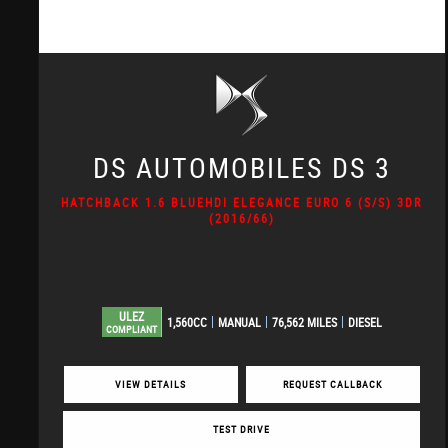
DS AUTOMOBILES
DS 3
HATCHBACK 1.6 BLUEHDI ELEGANCE EURO 6 (S/S) 3DR
(2016/66)
ULEZ
1,560CC
MANUAL
76,562 MILES
DIESEL
COMPLIANT
VIEW DETAILS
REQUEST CALLBACK
TEST DRIVE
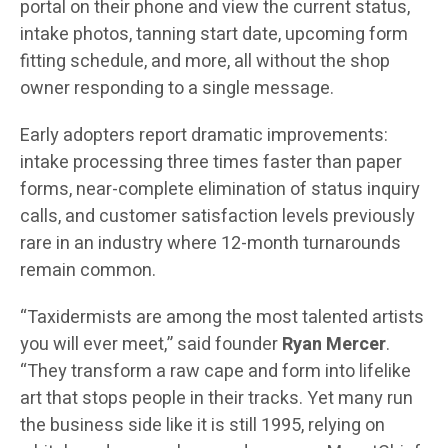
portal on their phone and view the current status,
intake photos, tanning start date, upcoming form
fitting schedule, and more, all without the shop
owner responding to a single message.
Early adopters report dramatic improvements:
intake processing three times faster than paper
forms, near-complete elimination of status inquiry
calls, and customer satisfaction levels previously
rare in an industry where 12-month turnarounds
remain common.
“Taxidermists are among the most talented artists
you will ever meet,” said founder
Ryan Mercer
.
“They transform a raw cape and form into lifelike
art that stops people in their tracks. Yet many run
the business side like it is still 1995, relying on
○ ○ ○ ○ ○
Retype every line of text in the data above without any alteration, and omit the picture placeholders from your answer.

DS AUTOMOBILES
DS 3
HATCHBACK 1.6 BLUEHDI ELEGANCE EURO 6 (S/S) 3DR
(2016/66)
ULEZ
1,560CC
MANUAL
76,562 MILES
DIESEL
COMPLIANT
VIEW DETAILS
REQUEST CALLBACK
TEST DRIVE
portal on their phone and view the current status,
intake photos, tanning start date, upcoming form
fitting schedule, and more, all without the shop
owner responding to a single message.
Early adopters report dramatic improvements:
intake processing three times faster than paper
forms, near-complete elimination of status inquiry
calls, and customer satisfaction levels previously
rare in an industry where 12-month turnarounds
remain common.
“Taxidermists are among the most talented artists
you will ever meet,” said founder
Ryan Mercer
.
“They transform a raw cape and form into lifelike
art that stops people in their tracks. Yet many run
the business side like it is still 1995, relying on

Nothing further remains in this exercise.